(Machine-readable hardware designs)
══════

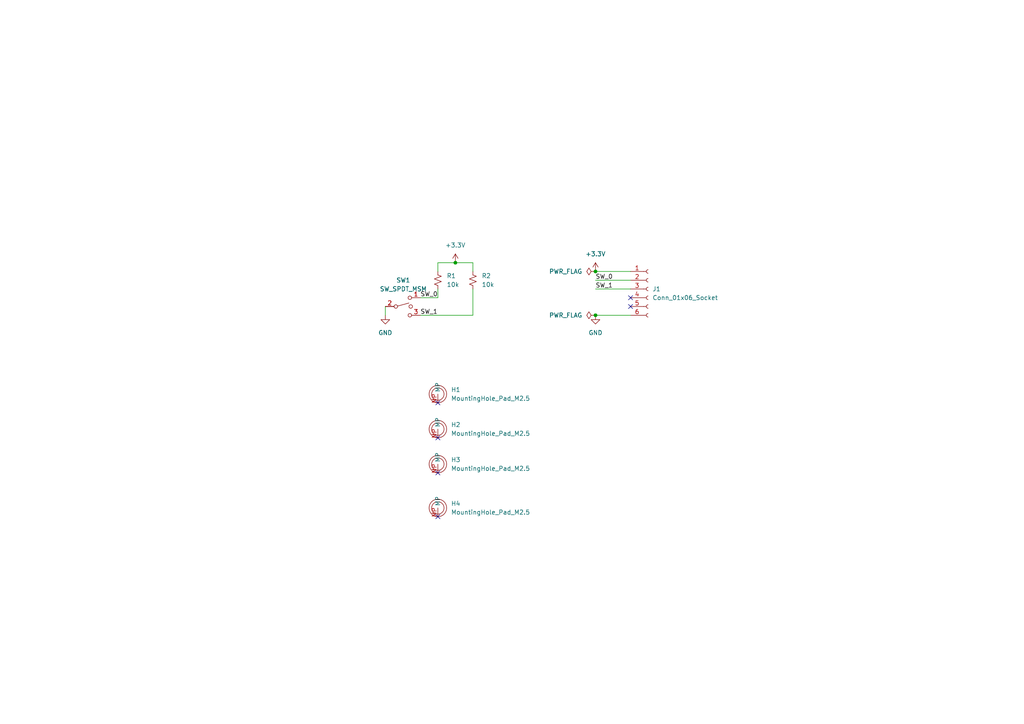
<source format=kicad_sch>
(kicad_sch (version 20230121) (generator eeschema)

  (uuid 96e76add-df8b-4a52-a5aa-5a023c48bb82)

  (paper "A4")

  

  (junction (at 132.08 76.2) (diameter 0) (color 0 0 0 0)
    (uuid 18a75729-1957-4c4f-8e4d-5acf70fb7ea6)
  )
  (junction (at 172.72 91.44) (diameter 0) (color 0 0 0 0)
    (uuid 751193a7-d8e8-461b-8eee-9c20b92da042)
  )
  (junction (at 172.72 78.74) (diameter 0) (color 0 0 0 0)
    (uuid 9a828f7e-ca16-4b22-b281-3bd8d301544b)
  )

  (no_connect (at 127 137.16) (uuid 335adc79-c825-46fd-b861-4a5007a60dfc))
  (no_connect (at 182.88 88.9) (uuid 4e3f1e8c-582a-45de-971a-363eb037a761))
  (no_connect (at 127 127) (uuid 930e0ab4-1622-46ce-929a-efdddbfaefeb))
  (no_connect (at 182.88 86.36) (uuid 95c711d4-264d-4dc8-8af7-c45bef917c44))
  (no_connect (at 127 116.84) (uuid a6f6a7f5-2a9b-4ef2-919c-476586da0a77))
  (no_connect (at 127 149.86) (uuid b5e40be5-6848-4b60-a7cb-374701a2648f))

  (wire (pts (xy 172.72 91.44) (xy 182.88 91.44))
    (stroke (width 0) (type default))
    (uuid 07c84695-17a2-4376-bb15-be30190c6785)
  )
  (wire (pts (xy 137.16 78.74) (xy 137.16 76.2))
    (stroke (width 0) (type default))
    (uuid 2b22496d-7a84-47c9-83f0-ea93217b86a2)
  )
  (wire (pts (xy 121.92 91.44) (xy 137.16 91.44))
    (stroke (width 0) (type default))
    (uuid 2bb75c35-5e45-4d25-8403-34a4ffc2a057)
  )
  (wire (pts (xy 137.16 76.2) (xy 132.08 76.2))
    (stroke (width 0) (type default))
    (uuid 406a6942-eccb-47d9-8b3e-81d343c61f7d)
  )
  (wire (pts (xy 172.72 81.28) (xy 182.88 81.28))
    (stroke (width 0) (type default))
    (uuid 4795fa3d-2a6c-4523-9713-bb3f47b24e40)
  )
  (wire (pts (xy 127 86.36) (xy 127 83.82))
    (stroke (width 0) (type default))
    (uuid 47b9dd8a-d93d-43dc-b52b-fe4a39fa8a22)
  )
  (wire (pts (xy 121.92 86.36) (xy 127 86.36))
    (stroke (width 0) (type default))
    (uuid 8ad5fb68-ef11-4abb-a3bc-07ed88222d15)
  )
  (wire (pts (xy 137.16 91.44) (xy 137.16 83.82))
    (stroke (width 0) (type default))
    (uuid 9fa19c7e-e60b-4758-b00a-e8cdd6a3b348)
  )
  (wire (pts (xy 111.76 88.9) (xy 111.76 91.44))
    (stroke (width 0) (type default))
    (uuid a55ef68b-9b27-4592-91e9-fd532698e941)
  )
  (wire (pts (xy 127 76.2) (xy 132.08 76.2))
    (stroke (width 0) (type default))
    (uuid d311a7d5-1d44-4c18-9fd8-e100d8cab3c3)
  )
  (wire (pts (xy 172.72 78.74) (xy 182.88 78.74))
    (stroke (width 0) (type default))
    (uuid d526e641-b5e7-4b26-821e-5cb884feda9b)
  )
  (wire (pts (xy 172.72 83.82) (xy 182.88 83.82))
    (stroke (width 0) (type default))
    (uuid db8f43a3-3fdf-431a-9057-cd793f7ca1ba)
  )
  (wire (pts (xy 127 78.74) (xy 127 76.2))
    (stroke (width 0) (type default))
    (uuid f7654ade-166e-4782-b897-48f59bcd59b9)
  )

  (label "SW_0" (at 121.92 86.36 0) (fields_autoplaced)
    (effects (font (size 1.27 1.27)) (justify left bottom))
    (uuid 1a3c6b05-567e-4b5f-a622-7d1f6b90957a)
  )
  (label "SW_1" (at 121.92 91.44 0) (fields_autoplaced)
    (effects (font (size 1.27 1.27)) (justify left bottom))
    (uuid 4956241f-2ead-4079-b43b-e13261a265dd)
  )
  (label "SW_0" (at 172.72 81.28 0) (fields_autoplaced)
    (effects (font (size 1.27 1.27)) (justify left bottom))
    (uuid a43ba4d0-7ace-4821-a327-177a0ff5791c)
  )
  (label "SW_1" (at 172.72 83.82 0) (fields_autoplaced)
    (effects (font (size 1.27 1.27)) (justify left bottom))
    (uuid ec12db7b-3b62-4550-9e45-f0a12d2509cd)
  )

  (symbol (lib_id "power:GND") (at 172.72 91.44 0) (unit 1)
    (in_bom yes) (on_board yes) (dnp no) (fields_autoplaced)
    (uuid 04a85947-0d77-4e3d-8c9d-6fcb07aebe48)
    (property "Reference" "#PWR04" (at 172.72 97.79 0)
      (effects (font (size 1.27 1.27)) hide)
    )
    (property "Value" "GND" (at 172.72 96.52 0)
      (effects (font (size 1.27 1.27)))
    )
    (property "Footprint" "" (at 172.72 91.44 0)
      (effects (font (size 1.27 1.27)) hide)
    )
    (property "Datasheet" "" (at 172.72 91.44 0)
      (effects (font (size 1.27 1.27)) hide)
    )
    (pin "1" (uuid 47c05c2f-fcf4-4450-9727-24be50a57a73))
    (instances
      (project "midi-controller_switch"
        (path "/96e76add-df8b-4a52-a5aa-5a023c48bb82"
          (reference "#PWR04") (unit 1)
        )
      )
    )
  )

  (symbol (lib_id "Device:R_Small_US") (at 127 81.28 0) (unit 1)
    (in_bom yes) (on_board yes) (dnp no) (fields_autoplaced)
    (uuid 05805dd2-38cb-4375-b5d0-d2469df8a091)
    (property "Reference" "R1" (at 129.54 80.01 0)
      (effects (font (size 1.27 1.27)) (justify left))
    )
    (property "Value" "10k" (at 129.54 82.55 0)
      (effects (font (size 1.27 1.27)) (justify left))
    )
    (property "Footprint" "Resistor_SMD:R_0805_2012Metric_Pad1.20x1.40mm_HandSolder" (at 127 81.28 0)
      (effects (font (size 1.27 1.27)) hide)
    )
    (property "Datasheet" "~" (at 127 81.28 0)
      (effects (font (size 1.27 1.27)) hide)
    )
    (pin "1" (uuid 64a4d2e8-c718-4b01-9478-d5064f927700))
    (pin "2" (uuid 2f45a882-7625-408a-94c2-4869735dfa84))
    (instances
      (project "midi-controller_switch"
        (path "/96e76add-df8b-4a52-a5aa-5a023c48bb82"
          (reference "R1") (unit 1)
        )
      )
    )
  )

  (symbol (lib_id "MPP_Mechanical:MountingHole_Pad_M2.5") (at 127 114.3 0) (unit 1)
    (in_bom yes) (on_board yes) (dnp no) (fields_autoplaced)
    (uuid 123a94b4-d135-4cca-82fd-5c4d66e9941f)
    (property "Reference" "H1" (at 130.81 113.03 0)
      (effects (font (size 1.27 1.27)) (justify left))
    )
    (property "Value" "MountingHole_Pad_M2.5" (at 130.81 115.57 0)
      (effects (font (size 1.27 1.27)) (justify left))
    )
    (property "Footprint" "MPP_MountingHole:Adafruit_MountingHole_M2.5_Plated" (at 127 124.46 0)
      (effects (font (size 1.27 1.27)) hide)
    )
    (property "Datasheet" "" (at 127 114.3 0)
      (effects (font (size 1.27 1.27)) hide)
    )
    (pin "MP" (uuid c7b6d1d9-3f0e-4c29-bcc4-0187a4abd10d))
    (instances
      (project "midi-controller_switch"
        (path "/96e76add-df8b-4a52-a5aa-5a023c48bb82"
          (reference "H1") (unit 1)
        )
      )
    )
  )

  (symbol (lib_id "MPP_Mechanical:MountingHole_Pad_M2.5") (at 127 134.62 0) (unit 1)
    (in_bom yes) (on_board yes) (dnp no) (fields_autoplaced)
    (uuid 1b765cc0-b893-47ae-bc55-00082094b924)
    (property "Reference" "H3" (at 130.81 133.35 0)
      (effects (font (size 1.27 1.27)) (justify left))
    )
    (property "Value" "MountingHole_Pad_M2.5" (at 130.81 135.89 0)
      (effects (font (size 1.27 1.27)) (justify left))
    )
    (property "Footprint" "MPP_MountingHole:Adafruit_MountingHole_M2.5_Plated" (at 127 144.78 0)
      (effects (font (size 1.27 1.27)) hide)
    )
    (property "Datasheet" "" (at 127 134.62 0)
      (effects (font (size 1.27 1.27)) hide)
    )
    (pin "MP" (uuid 56390df5-20e7-4890-9feb-800577d1647c))
    (instances
      (project "midi-controller_switch"
        (path "/96e76add-df8b-4a52-a5aa-5a023c48bb82"
          (reference "H3") (unit 1)
        )
      )
    )
  )

  (symbol (lib_id "MPP_Mechanical:MountingHole_Pad_M2.5") (at 127 124.46 0) (unit 1)
    (in_bom yes) (on_board yes) (dnp no) (fields_autoplaced)
    (uuid 2be720b1-e3c8-41f8-a122-8fbf0e5df6f2)
    (property "Reference" "H2" (at 130.81 123.19 0)
      (effects (font (size 1.27 1.27)) (justify left))
    )
    (property "Value" "MountingHole_Pad_M2.5" (at 130.81 125.73 0)
      (effects (font (size 1.27 1.27)) (justify left))
    )
    (property "Footprint" "MPP_MountingHole:Adafruit_MountingHole_M2.5_Plated" (at 127 134.62 0)
      (effects (font (size 1.27 1.27)) hide)
    )
    (property "Datasheet" "" (at 127 124.46 0)
      (effects (font (size 1.27 1.27)) hide)
    )
    (pin "MP" (uuid ab99b9f7-eca4-459e-b74f-05f4a67f4d27))
    (instances
      (project "midi-controller_switch"
        (path "/96e76add-df8b-4a52-a5aa-5a023c48bb82"
          (reference "H2") (unit 1)
        )
      )
    )
  )

  (symbol (lib_id "Device:R_Small_US") (at 137.16 81.28 0) (unit 1)
    (in_bom yes) (on_board yes) (dnp no) (fields_autoplaced)
    (uuid 312e4e00-1c88-479e-a592-ac31710e74d7)
    (property "Reference" "R2" (at 139.7 80.01 0)
      (effects (font (size 1.27 1.27)) (justify left))
    )
    (property "Value" "10k" (at 139.7 82.55 0)
      (effects (font (size 1.27 1.27)) (justify left))
    )
    (property "Footprint" "Resistor_SMD:R_0805_2012Metric_Pad1.20x1.40mm_HandSolder" (at 137.16 81.28 0)
      (effects (font (size 1.27 1.27)) hide)
    )
    (property "Datasheet" "~" (at 137.16 81.28 0)
      (effects (font (size 1.27 1.27)) hide)
    )
    (pin "1" (uuid 60f12b88-b873-4ed8-9d64-9a9ebf9b6a36))
    (pin "2" (uuid aa6c3224-468b-4697-bcfd-b3201524bd4d))
    (instances
      (project "midi-controller_switch"
        (path "/96e76add-df8b-4a52-a5aa-5a023c48bb82"
          (reference "R2") (unit 1)
        )
      )
    )
  )

  (symbol (lib_id "power:+3.3V") (at 132.08 76.2 0) (unit 1)
    (in_bom yes) (on_board yes) (dnp no) (fields_autoplaced)
    (uuid 3bb114f6-5a53-44e5-9a40-dc78243cc530)
    (property "Reference" "#PWR02" (at 132.08 80.01 0)
      (effects (font (size 1.27 1.27)) hide)
    )
    (property "Value" "+3.3V" (at 132.08 71.12 0)
      (effects (font (size 1.27 1.27)))
    )
    (property "Footprint" "" (at 132.08 76.2 0)
      (effects (font (size 1.27 1.27)) hide)
    )
    (property "Datasheet" "" (at 132.08 76.2 0)
      (effects (font (size 1.27 1.27)) hide)
    )
    (pin "1" (uuid 88caa07f-8c0b-4660-be80-0d539dab2d42))
    (instances
      (project "midi-controller_switch"
        (path "/96e76add-df8b-4a52-a5aa-5a023c48bb82"
          (reference "#PWR02") (unit 1)
        )
      )
    )
  )

  (symbol (lib_id "Switch:SW_SPDT_MSM") (at 116.84 88.9 0) (unit 1)
    (in_bom yes) (on_board yes) (dnp no)
    (uuid 4a547448-8159-41d7-97dc-9c67c7a04b89)
    (property "Reference" "SW1" (at 116.967 81.28 0)
      (effects (font (size 1.27 1.27)))
    )
    (property "Value" "SW_SPDT_MSM" (at 116.967 83.82 0)
      (effects (font (size 1.27 1.27)))
    )
    (property "Footprint" "MPP_Button_Switch_THT:NKK_SW_BxxAB" (at 116.84 88.9 0)
      (effects (font (size 1.27 1.27)) hide)
    )
    (property "Datasheet" "~" (at 116.84 88.9 0)
      (effects (font (size 1.27 1.27)) hide)
    )
    (pin "1" (uuid c869b2ed-1589-4f04-941c-680a433335fa))
    (pin "2" (uuid 31f98b8f-ea04-493a-ac75-03f52114675c))
    (pin "3" (uuid 54004bd5-4d5f-42cf-9e98-2bc513ddc665))
    (instances
      (project "midi-controller_switch"
        (path "/96e76add-df8b-4a52-a5aa-5a023c48bb82"
          (reference "SW1") (unit 1)
        )
      )
    )
  )

  (symbol (lib_id "power:GND") (at 111.76 91.44 0) (unit 1)
    (in_bom yes) (on_board yes) (dnp no) (fields_autoplaced)
    (uuid 93a4a612-4b3e-45cd-a8ac-d77f545f97c6)
    (property "Reference" "#PWR01" (at 111.76 97.79 0)
      (effects (font (size 1.27 1.27)) hide)
    )
    (property "Value" "GND" (at 111.76 96.52 0)
      (effects (font (size 1.27 1.27)))
    )
    (property "Footprint" "" (at 111.76 91.44 0)
      (effects (font (size 1.27 1.27)) hide)
    )
    (property "Datasheet" "" (at 111.76 91.44 0)
      (effects (font (size 1.27 1.27)) hide)
    )
    (pin "1" (uuid 24b013fe-6073-4807-b26a-3b6e40b6dcfa))
    (instances
      (project "midi-controller_switch"
        (path "/96e76add-df8b-4a52-a5aa-5a023c48bb82"
          (reference "#PWR01") (unit 1)
        )
      )
    )
  )

  (symbol (lib_id "power:PWR_FLAG") (at 172.72 78.74 90) (unit 1)
    (in_bom yes) (on_board yes) (dnp no) (fields_autoplaced)
    (uuid b5edcbc4-d5d7-4dd6-805e-e3fb028f6d8b)
    (property "Reference" "#FLG01" (at 170.815 78.74 0)
      (effects (font (size 1.27 1.27)) hide)
    )
    (property "Value" "PWR_FLAG" (at 168.91 78.74 90)
      (effects (font (size 1.27 1.27)) (justify left))
    )
    (property "Footprint" "" (at 172.72 78.74 0)
      (effects (font (size 1.27 1.27)) hide)
    )
    (property "Datasheet" "~" (at 172.72 78.74 0)
      (effects (font (size 1.27 1.27)) hide)
    )
    (pin "1" (uuid a756a0cd-ed35-4692-95eb-d4bb45f49d7e))
    (instances
      (project "midi-controller_switch"
        (path "/96e76add-df8b-4a52-a5aa-5a023c48bb82"
          (reference "#FLG01") (unit 1)
        )
      )
    )
  )

  (symbol (lib_id "MPP_Mechanical:MountingHole_Pad_M2.5") (at 127 147.32 0) (unit 1)
    (in_bom yes) (on_board yes) (dnp no) (fields_autoplaced)
    (uuid ba372ef5-30b5-4992-a599-97d0aed43599)
    (property "Reference" "H4" (at 130.81 146.05 0)
      (effects (font (size 1.27 1.27)) (justify left))
    )
    (property "Value" "MountingHole_Pad_M2.5" (at 130.81 148.59 0)
      (effects (font (size 1.27 1.27)) (justify left))
    )
    (property "Footprint" "MPP_MountingHole:Adafruit_MountingHole_M2.5_Plated" (at 127 157.48 0)
      (effects (font (size 1.27 1.27)) hide)
    )
    (property "Datasheet" "" (at 127 147.32 0)
      (effects (font (size 1.27 1.27)) hide)
    )
    (pin "MP" (uuid 6984f223-a3d8-40c6-bcb7-178d31555300))
    (instances
      (project "midi-controller_switch"
        (path "/96e76add-df8b-4a52-a5aa-5a023c48bb82"
          (reference "H4") (unit 1)
        )
      )
    )
  )

  (symbol (lib_id "power:+3.3V") (at 172.72 78.74 0) (unit 1)
    (in_bom yes) (on_board yes) (dnp no) (fields_autoplaced)
    (uuid d2b0d261-d6c9-42ec-844d-e9eb1ec156a3)
    (property "Reference" "#PWR03" (at 172.72 82.55 0)
      (effects (font (size 1.27 1.27)) hide)
    )
    (property "Value" "+3.3V" (at 172.72 73.66 0)
      (effects (font (size 1.27 1.27)))
    )
    (property "Footprint" "" (at 172.72 78.74 0)
      (effects (font (size 1.27 1.27)) hide)
    )
    (property "Datasheet" "" (at 172.72 78.74 0)
      (effects (font (size 1.27 1.27)) hide)
    )
    (pin "1" (uuid 981a61c6-2544-435d-a9db-f7e77244ffbc))
    (instances
      (project "midi-controller_switch"
        (path "/96e76add-df8b-4a52-a5aa-5a023c48bb82"
          (reference "#PWR03") (unit 1)
        )
      )
    )
  )

  (symbol (lib_id "power:PWR_FLAG") (at 172.72 91.44 90) (unit 1)
    (in_bom yes) (on_board yes) (dnp no) (fields_autoplaced)
    (uuid d96f5452-8c26-46cc-9b1d-fd82b2611690)
    (property "Reference" "#FLG02" (at 170.815 91.44 0)
      (effects (font (size 1.27 1.27)) hide)
    )
    (property "Value" "PWR_FLAG" (at 168.91 91.44 90)
      (effects (font (size 1.27 1.27)) (justify left))
    )
    (property "Footprint" "" (at 172.72 91.44 0)
      (effects (font (size 1.27 1.27)) hide)
    )
    (property "Datasheet" "~" (at 172.72 91.44 0)
      (effects (font (size 1.27 1.27)) hide)
    )
    (pin "1" (uuid f4c9ab2d-4b3d-47ff-9962-207923f12643))
    (instances
      (project "midi-controller_switch"
        (path "/96e76add-df8b-4a52-a5aa-5a023c48bb82"
          (reference "#FLG02") (unit 1)
        )
      )
    )
  )

  (symbol (lib_id "Connector:Conn_01x06_Socket") (at 187.96 83.82 0) (unit 1)
    (in_bom yes) (on_board yes) (dnp no) (fields_autoplaced)
    (uuid f32c976f-1852-48ad-a19f-e4564439a194)
    (property "Reference" "J1" (at 189.23 83.82 0)
      (effects (font (size 1.27 1.27)) (justify left))
    )
    (property "Value" "Conn_01x06_Socket" (at 189.23 86.36 0)
      (effects (font (size 1.27 1.27)) (justify left))
    )
    (property "Footprint" "Connector_FFC-FPC:Hirose_FH12-6S-0.5SH_1x06-1MP_P0.50mm_Horizontal" (at 187.96 83.82 0)
      (effects (font (size 1.27 1.27)) hide)
    )
    (property "Datasheet" "~" (at 187.96 83.82 0)
      (effects (font (size 1.27 1.27)) hide)
    )
    (pin "1" (uuid cbcd0528-1801-47f9-b846-7a5bde6fc810))
    (pin "2" (uuid 30f22e90-f1c2-4c27-a5fd-a589a2f4679f))
    (pin "3" (uuid 7ccce3ef-4f94-4d23-a8d0-1a6be8adf53f))
    (pin "4" (uuid 7277b441-a406-48d5-9022-13d2c8a53c13))
    (pin "5" (uuid 856405fc-7031-4391-8638-e1c6daff4767))
    (pin "6" (uuid cd17c871-9d2a-4b49-88f7-fc3230f16212))
    (instances
      (project "midi-controller_switch"
        (path "/96e76add-df8b-4a52-a5aa-5a023c48bb82"
          (reference "J1") (unit 1)
        )
      )
    )
  )

  (sheet_instances
    (path "/" (page "1"))
  )
)

</source>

══════

A verbatim transcription is needed of the lines above, starting at the line with "83.82 0) (fields_autoplaced)" and ending at the line with "(uuid 05805dd2-38cb-4375-b5d0-d2469df8a091)", both included, and of nothing else.

  (label "SW_1" (at 172.72 83.82 0) (fields_autoplaced)
    (effects (font (size 1.27 1.27)) (justify left bottom))
    (uuid ec12db7b-3b62-4550-9e45-f0a12d2509cd)
  )

  (symbol (lib_id "power:GND") (at 172.72 91.44 0) (unit 1)
    (in_bom yes) (on_board yes) (dnp no) (fields_autoplaced)
    (uuid 04a85947-0d77-4e3d-8c9d-6fcb07aebe48)
    (property "Reference" "#PWR04" (at 172.72 97.79 0)
      (effects (font (size 1.27 1.27)) hide)
    )
    (property "Value" "GND" (at 172.72 96.52 0)
      (effects (font (size 1.27 1.27)))
    )
    (property "Footprint" "" (at 172.72 91.44 0)
      (effects (font (size 1.27 1.27)) hide)
    )
    (property "Datasheet" "" (at 172.72 91.44 0)
      (effects (font (size 1.27 1.27)) hide)
    )
    (pin "1" (uuid 47c05c2f-fcf4-4450-9727-24be50a57a73))
    (instances
      (project "midi-controller_switch"
        (path "/96e76add-df8b-4a52-a5aa-5a023c48bb82"
          (reference "#PWR04") (unit 1)
        )
      )
    )
  )

  (symbol (lib_id "Device:R_Small_US") (at 127 81.28 0) (unit 1)
    (in_bom yes) (on_board yes) (dnp no) (fields_autoplaced)
    (uuid 05805dd2-38cb-4375-b5d0-d2469df8a091)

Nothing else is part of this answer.